Interpretive Summary: A 5-yr field study was conducted to determine the viability of an irrigated, no-till (NT) corn-soybean production system in northern Colorado and the N fertilizer needs to optimize crop yields within the rotation. Converting from an intensive conventional tillage production system to a NT system can potentially reduce soil erosion, fossil fuel consumption, and greenhouse gas emissions. Six N rates, established in 2000, were used to determine the N needs to maximize corn and soybean yields in the rotation. Corn grain yields increased with increasing N rates each year, but soybean did not respond to N fertilization, with an average yield of 2787 kg/ha. Corn grain yields were near maximum with an available N (soil + fertilizer N) level of 271 kg N/ha and a total N requirement of 21 kg N/Mg grain produced. Nitrogen fertilizer use efficiency by corn averaged 41%. Corn residue production increased with increasing N rate, but soybean residue production did not vary with N rate. Excellent corn yields were obtained in this corn-soybean rotation for northern Colorado, but soybean yields were only marginally acceptable. Short soybean plant height (30-40 cm) and shattering made combine harvest difficult resulting in significant grain loss. Current N fertilizer recommendations used for CT corn based on yield goal would appear to be useable for NT corn grown in a corn-soybean rotation in northern Colorado.
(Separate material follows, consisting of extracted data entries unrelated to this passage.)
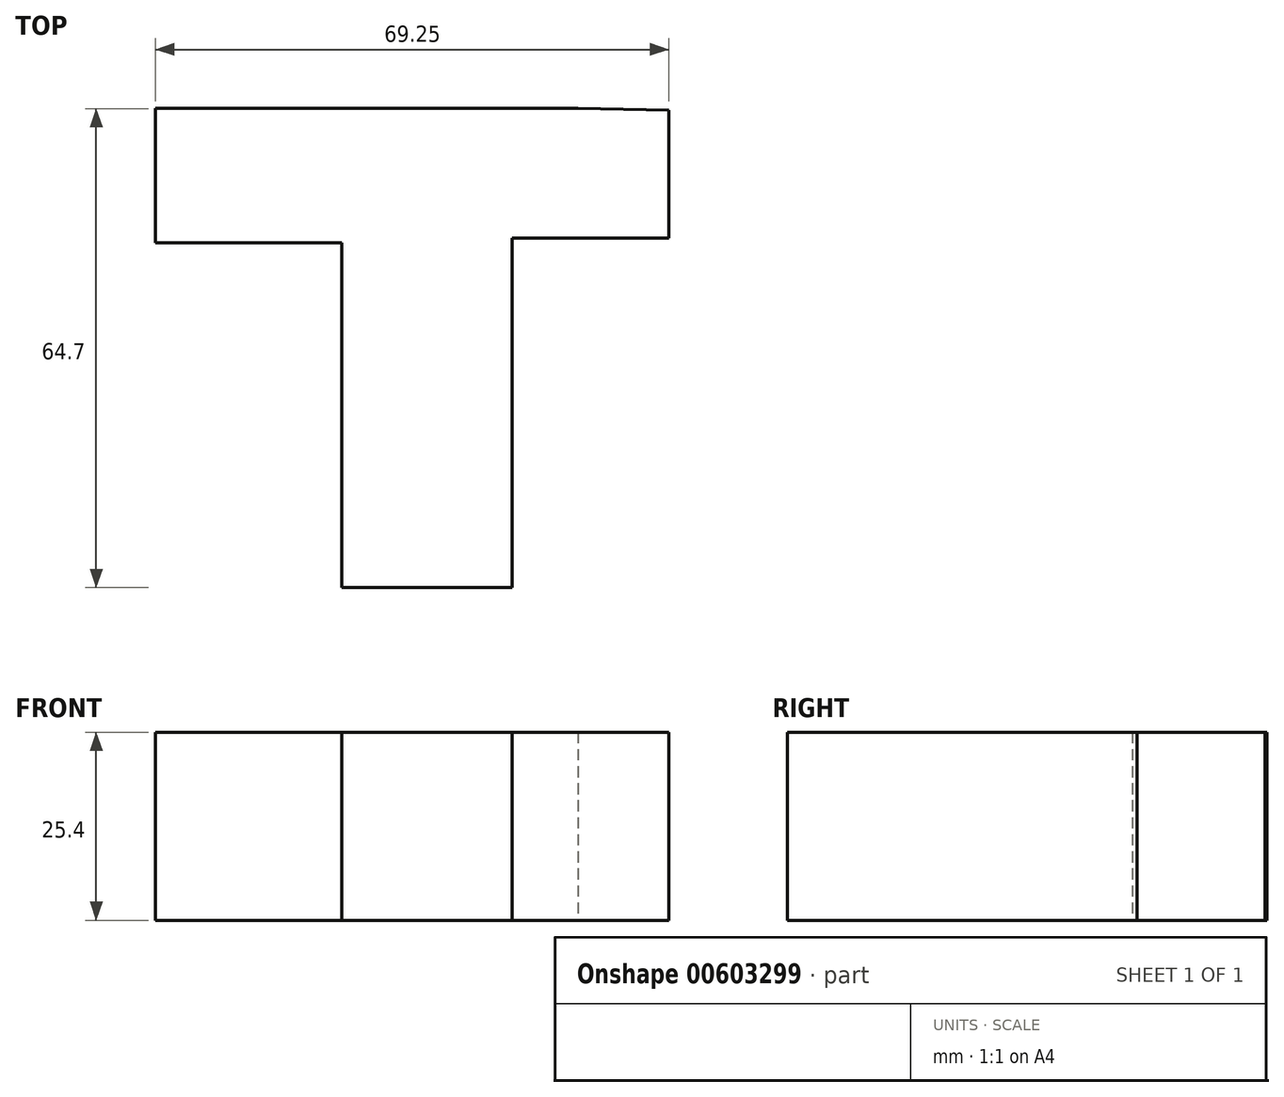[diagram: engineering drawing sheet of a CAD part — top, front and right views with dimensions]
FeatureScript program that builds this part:
annotation { "Feature Type Name" : "Feature", "Feature Type Description" : "" }
export const myFeature = defineFeature(function(context is Context, id is Id, definition is map)
    precondition{}
    {
        {
            var Q0;
            Q0=qCreatedBy(makeId("Top.planeOp"),FACE);
            var sketch = newSketch(context, id + "F0", { "sketchPlane" : qUnion([Q0])});
            skLineSegment(sketch, "E0", {"start": v(0, 0) * mm, "end": v(-11.34, 0) * mm});
            skLineSegment(sketch, "E1", {"start": v(-11.34, 0) * mm, "end": v(-11.34, 46.55) * mm});
            skLineSegment(sketch, "E2", {"start": v(-11.34, 46.55) * mm, "end": v(-36.46, 46.55) * mm});
            skLineSegment(sketch, "E3", {"start": v(-36.46, 46.55) * mm, "end": v(-36.46, 64.7) * mm});
            skLineSegment(sketch, "E4", {"start": v(-36.46, 64.7) * mm, "end": v(20.54, 64.7) * mm});
            skLineSegment(sketch, "E5", {"start": v(0, 0) * mm, "end": v(11.68, 0) * mm});
            skLineSegment(sketch, "E6", {"start": v(11.68, 0) * mm, "end": v(11.68, 47.18) * mm});
            skLineSegment(sketch, "E7", {"start": v(11.68, 47.18) * mm, "end": v(32.79, 47.18) * mm});
            skLineSegment(sketch, "E8", {"start": v(32.79, 47.18) * mm, "end": v(32.79, 64.5) * mm});
            skLineSegment(sketch, "E9", {"start": v(32.79, 64.5) * mm, "end": v(20.54, 64.7) * mm});
            skSolve(sketch);
        }
        {
            var Q0;
            Q0=makeQuery(id+"F0.imprint","IMPRINT",FACE,{"disambiguationData":[TD([[makeQuery(id+"F0.imprint","IMPRINT",EDGE,{"derivedFrom":sQuery(id+"F0.wireOp",EDGE,"E0")}),-1.0]])]});
            extrude(context, id + "F1", {"entities" : qUnion([Q0]), "depth" : 25.4 * mm, "offsetDistance" : 25.4 * mm});
        }
    });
Technical Abstract: No-till (NT) irrigated production systems can potentially reduce soil erosion, fossil fuel consumption, and greenhouse gas emissions compared with conventional till (CT) systems. Including a legume in the rotation may also reduce N fertilizer requirements. Nitrogen fertilization (6 N rates) effects on irrigated, corn (Zea mays L.) and soybean [Glycine max (L.) Merr.] yields in a corn-soybean rotation were evaluated for 5-yr on a clay loam soil to determine the viability of an irrigated NT system and N needs for optimum crop yield. Corn grain yields were significantly increased by N fertilization each of three years in the rotation, but soybean grain yields (2-yr) did not respond to N fertilization, averaging 2787 kg ha-1. Corn grain yields were near maximum with an available N (soil + fertilizer N) level of 271 kg N ha-1. Nitrogen fertilizer use efficiency (NFUE) by corn tended to decrease, but not always significantly, with increasing N rate, averaging 41% over N rates and years. Total N required to produce one Mg grain at maximum corn yield averaged 21 kg N Mg-1 grain. Corn residue increased with increasing N rate but soybean residue was constant across N rates. Excellent corn yields were obtained in this corn-soybean rotation for northern Colorado, but soybean yields were only marginally acceptable. Short soybean plant height (30-40 cm) and shattering made combine harvest difficult resulting in significant grain loss. Current N fertilizer recommendations used for CT corn based on yield goal would appear to be useable for NT corn grown in a corn-soybean rotation in northern Colorado.